After locating the line that contains "ring dip: (672, 868)", restate it and each later line word for word through the end of the records.

» **AVAILABLE DATA**
****************************************
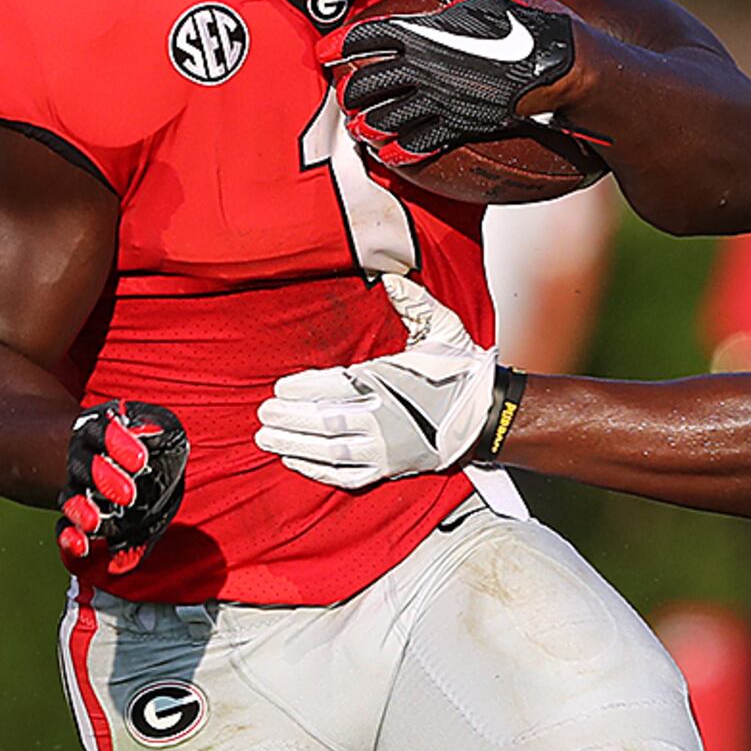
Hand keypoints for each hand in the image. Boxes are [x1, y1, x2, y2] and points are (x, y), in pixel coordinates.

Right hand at [59, 400, 184, 571]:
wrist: (140, 471)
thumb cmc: (154, 447)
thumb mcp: (164, 432)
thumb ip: (161, 431)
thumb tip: (156, 432)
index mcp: (102, 431)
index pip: (101, 431)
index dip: (117, 443)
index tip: (141, 460)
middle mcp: (84, 458)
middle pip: (85, 465)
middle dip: (103, 479)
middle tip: (128, 495)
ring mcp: (79, 490)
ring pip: (72, 497)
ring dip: (80, 511)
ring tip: (93, 523)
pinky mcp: (78, 518)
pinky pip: (65, 527)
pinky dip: (70, 538)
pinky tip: (81, 548)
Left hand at [256, 274, 506, 488]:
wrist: (487, 415)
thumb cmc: (459, 372)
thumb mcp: (441, 328)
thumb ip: (413, 302)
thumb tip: (390, 276)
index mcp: (390, 381)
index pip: (336, 385)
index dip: (304, 388)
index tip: (281, 387)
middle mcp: (383, 417)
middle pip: (325, 420)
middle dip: (290, 417)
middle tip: (263, 413)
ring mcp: (385, 446)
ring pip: (330, 449)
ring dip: (294, 444)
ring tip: (267, 437)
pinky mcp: (389, 467)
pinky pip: (346, 474)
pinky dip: (317, 469)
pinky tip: (295, 460)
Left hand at [329, 0, 584, 165]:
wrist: (562, 65)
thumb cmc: (524, 20)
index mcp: (423, 31)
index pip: (366, 38)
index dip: (339, 46)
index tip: (325, 52)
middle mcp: (425, 68)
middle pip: (370, 82)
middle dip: (352, 89)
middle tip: (343, 93)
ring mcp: (440, 100)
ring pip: (388, 117)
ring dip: (368, 123)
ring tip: (358, 126)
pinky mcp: (460, 125)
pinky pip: (420, 142)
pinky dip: (400, 150)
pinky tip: (389, 155)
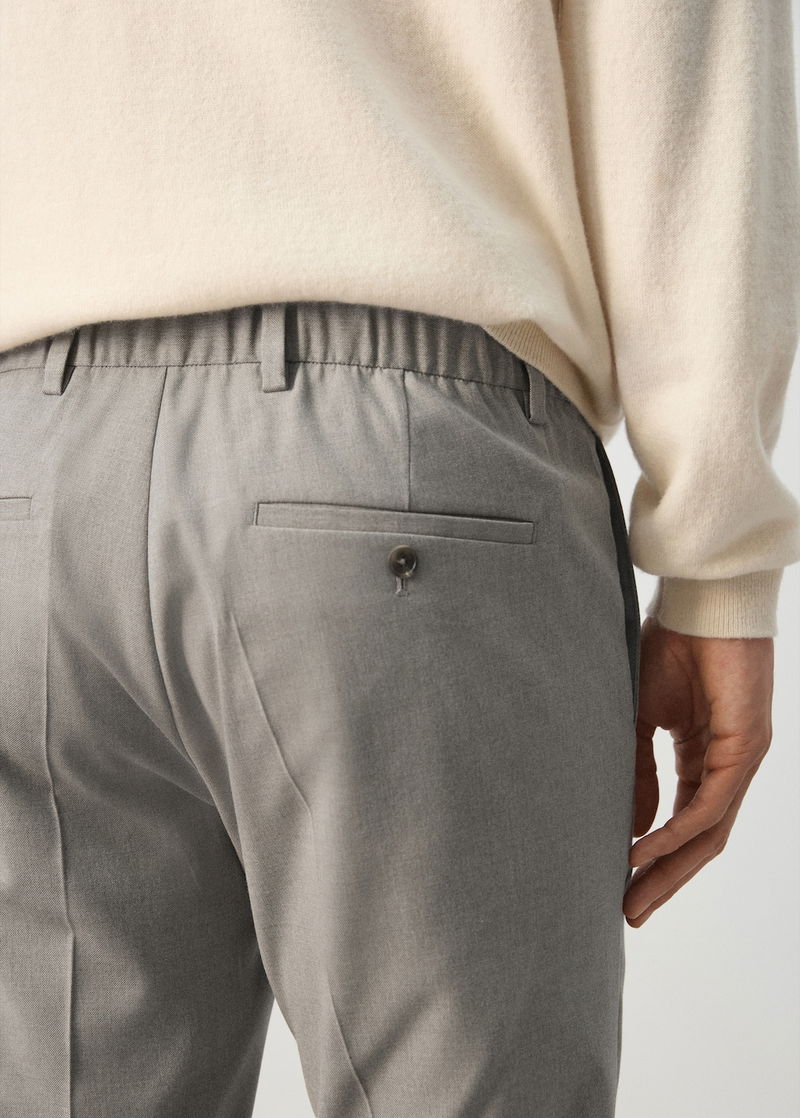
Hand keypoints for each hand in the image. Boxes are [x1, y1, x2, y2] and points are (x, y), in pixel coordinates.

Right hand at [623, 614, 773, 926]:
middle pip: (698, 839)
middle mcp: (726, 766)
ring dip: (672, 868)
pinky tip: (647, 850)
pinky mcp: (745, 750)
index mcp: (703, 756)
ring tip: (636, 898)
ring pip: (708, 832)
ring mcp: (740, 760)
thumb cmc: (669, 648)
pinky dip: (677, 832)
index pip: (682, 821)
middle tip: (631, 914)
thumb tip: (631, 829)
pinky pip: (711, 805)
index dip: (654, 857)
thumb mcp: (639, 719)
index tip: (619, 884)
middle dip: (664, 879)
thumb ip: (636, 772)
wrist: (697, 604)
****************************************
» **EXERCISE SOLUTION**
ring dip: (672, 868)
pinky tip: (647, 850)
pinky mcp: (745, 750)
index mcp: (703, 756)
ring tip: (636, 898)
ring pip: (708, 832)
ring mcp: (740, 760)
thumb cmc: (669, 648)
pinky dip: (677, 832)
index pip: (682, 821)
middle tip: (631, 914)
thumb tip: (631, 829)
pinky pip: (711, 805)
index dip: (654, 857)
thumb mcp: (639, 719)
index tip: (619, 884)
middle dip: (664, 879)
thumb ip: (636, 772)
wrist: (697, 604)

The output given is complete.